Martin's version of the American Dream—to co-opt, to synthesize the whole world into a compact, controlled "Grand Cosmo"—must fail, because however morbidly fascinating and excessive the dream may be, people will ultimately sense its synthetic nature and reject it. Even Martin Dressler acquiesces to its failure, and reconciles himself to the real world.
Young Jack Wolff's version of the American Dream will succeed only when he learns to reconcile individuality with social exigency.

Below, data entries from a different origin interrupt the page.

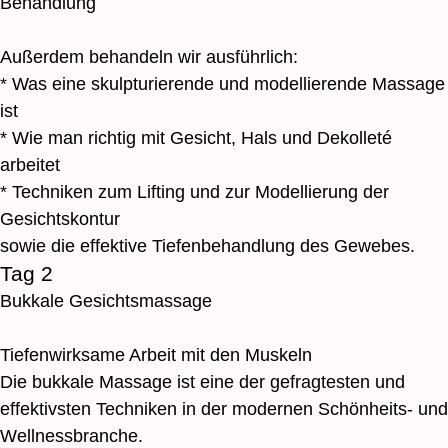
Behandlung
Außerdem behandeln wir ausführlich:
* Was eine skulpturierende und modellierende Massage
ist
* Wie man richtig mit Gesicht, Hals und Dekolleté
arbeitet
* Techniken zum Lifting und zur Modellierung der
Gesichtskontur
sowie die effektive Tiefenbehandlung des Gewebes.
Tag 2
Bukkale Gesichtsmassage
Tiefenwirksame Arbeit mit den Muskeln
Die bukkale Massage ist eine der gefragtesten und
effektivsten Techniken in der modernen Schönheits- und
Wellnessbranche.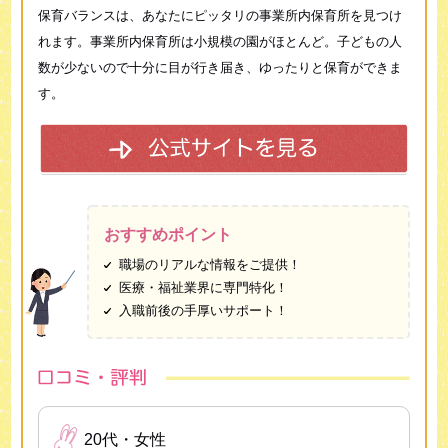
保育バランスは、あなたにピッタリの事業所内保育所を見つけ
れます。事業所内保育所は小規模の園がほとんど。子どもの人
数が少ないので十分に目が行き届き、ゆったりと保育ができま
す。
おすすめポイント
職場のリアルな情報をご提供！
医療・福祉業界に専門特化！
入職前後の手厚いサポート！
20代・女性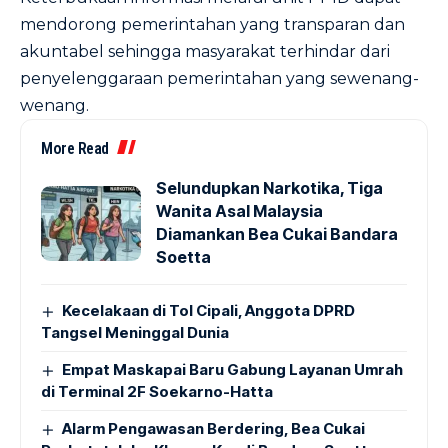
mendorong pemerintahan yang transparan dan
akuntabel sehingga masyarakat terhindar dari
penyelenggaraan pemerintahan yang sewenang-
wenang.
More Read
Selundupkan Narkotika, Tiga
Wanita Asal Malaysia
Diamankan Bea Cukai Bandara
Soetta
Kecelakaan di Tol Cipali, Anggota DPRD
Tangsel Meninggal Dunia
Empat Maskapai Baru Gabung Layanan Umrah
di Terminal 2F Soekarno-Hatta
Alarm Pengawasan Berdering, Bea Cukai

After trying to create himself from scratch to escape an unpleasant situation, he realizes much later that such situations are only transitory:
Knowing that everything comes to an end is a gift of experience, a consolation gift for knowing that we ourselves are coming to an end. Before we get it we live in a continuous present, and imagine the future as more of that present. Happiness is endless happiness, innocent of its own sure passing. Pain is endless pain.
Such knowledge comes to us slowly, individually, through diverse momentary setbacks and petty victories. This is the knowledge that enables 260 million sometime dreamers to coexist as a practical community of Americans.